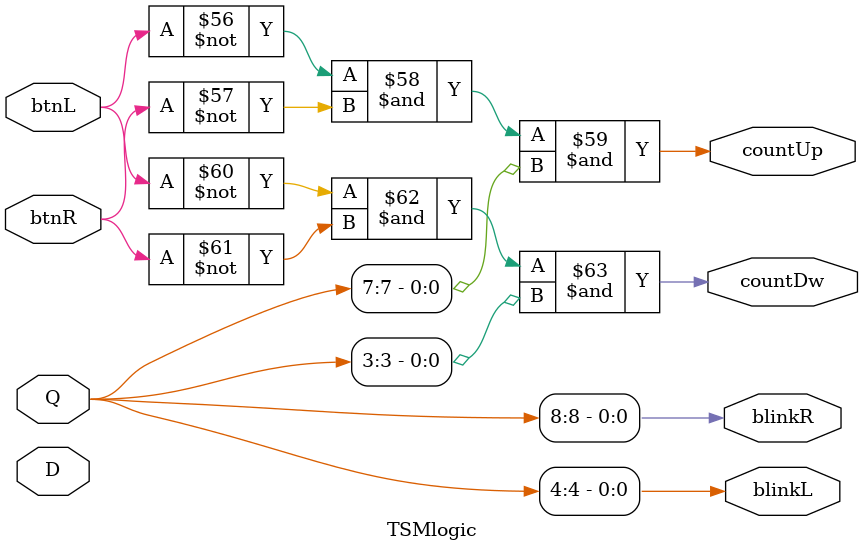
<source format=v>
`timescale 1ns / 1ps


module TSMlogic(
    input btnR,
    input btnL,
    input [8:0] Q,
    output countUp,
    output countDw,
    output blinkR,
    output blinkL,
    input [8:0] D
    );
    
    assign D[0] = (btnL & btnR & Q[0]) | (~btnL & ~btnR & (Q[0]|Q[1]|Q[5]));
    assign D[1] = ~btnL & btnR & (Q[0]|Q[1]|Q[2]|Q[4]|Q[8]);
    assign D[2] = btnL & btnR & (Q[3]|Q[1]|Q[2]);
    assign D[3] = btnL & ~btnR & (Q[2]|Q[3]);
    assign D[4] = (btnL & btnR & Q[4])|(~btnL & ~btnR & (Q[3]|Q[4]));
    assign D[5] = btnL & ~btnR & (Q[0]|Q[4]|Q[5]|Q[6]|Q[8]);
    assign D[6] = btnL & btnR & (Q[5]|Q[6]|Q[7]);
    assign D[7] = ~btnL & btnR & (Q[6]|Q[7]);
    assign D[8] = (btnL & btnR & Q[8])|(~btnL & ~btnR & (Q[7]|Q[8]));
    
    assign countUp = (~btnL & ~btnR & Q[7]);
    assign countDw = (~btnL & ~btnR & Q[3]);
    assign blinkR = Q[8];
    assign blinkL = Q[4];
    
endmodule

</source>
======
» **EXERCISE AIM**:
Taking the listing above as a whole, state how many of its lines hold the string "countUp". No other output is permitted.

» **TASK RESPONSE**:
2